» YOUR TASK: Start at the line below containing "skóry oraz jako składnik środków do płukania" and stop at the line containing "produkcji farb antykorozyjnych, co". Repeat every line of that stretch exactly, and nothing outside it.

=== Section Start ===

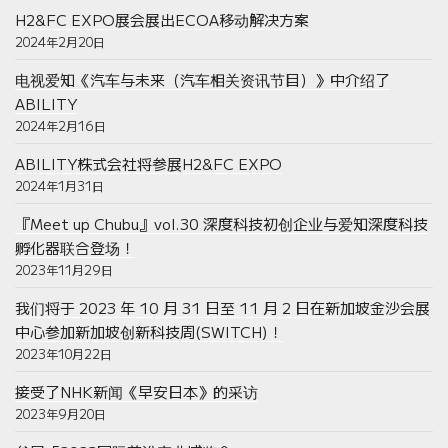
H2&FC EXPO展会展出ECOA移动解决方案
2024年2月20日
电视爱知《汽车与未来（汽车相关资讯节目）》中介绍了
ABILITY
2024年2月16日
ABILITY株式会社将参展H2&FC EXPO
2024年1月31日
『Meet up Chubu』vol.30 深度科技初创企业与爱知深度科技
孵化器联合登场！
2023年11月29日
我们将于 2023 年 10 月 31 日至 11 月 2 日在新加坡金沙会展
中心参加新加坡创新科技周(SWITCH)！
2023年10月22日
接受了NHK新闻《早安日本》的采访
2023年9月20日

=== Section End ===
=== Section Start ===

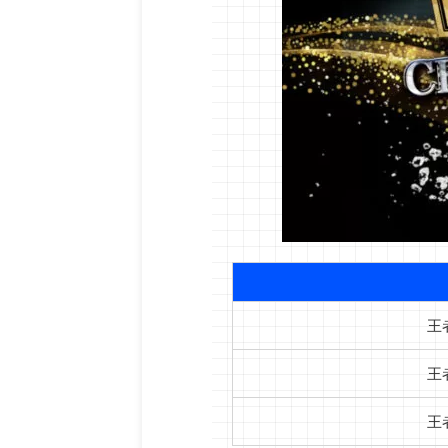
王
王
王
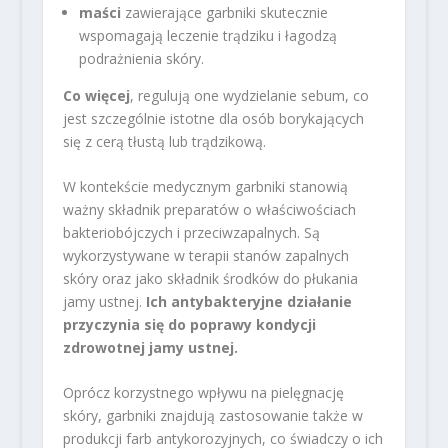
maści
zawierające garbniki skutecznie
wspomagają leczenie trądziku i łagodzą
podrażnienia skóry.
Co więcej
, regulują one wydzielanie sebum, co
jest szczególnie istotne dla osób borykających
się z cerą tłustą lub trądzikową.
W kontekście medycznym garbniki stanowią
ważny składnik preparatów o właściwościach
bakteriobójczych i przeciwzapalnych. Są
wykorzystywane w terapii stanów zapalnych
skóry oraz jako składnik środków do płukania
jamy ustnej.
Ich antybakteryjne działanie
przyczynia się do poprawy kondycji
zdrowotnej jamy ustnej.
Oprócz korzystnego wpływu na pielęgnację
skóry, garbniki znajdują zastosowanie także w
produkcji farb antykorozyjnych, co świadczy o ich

=== Section End ===

» COMPLETED TASK:
skóry oraz jako składnik środków do płukania
jamy ustnej.
Ich antybakteryjne działanie
przyczynia się do poprawy kondycji
zdrowotnej jamy ustnej.
Oprócz korzystnego wpływu na pielęgnację
skóry, garbniki znajdują zastosowanie także w
produkcji farb antykorozyjnych, co świadczy o ich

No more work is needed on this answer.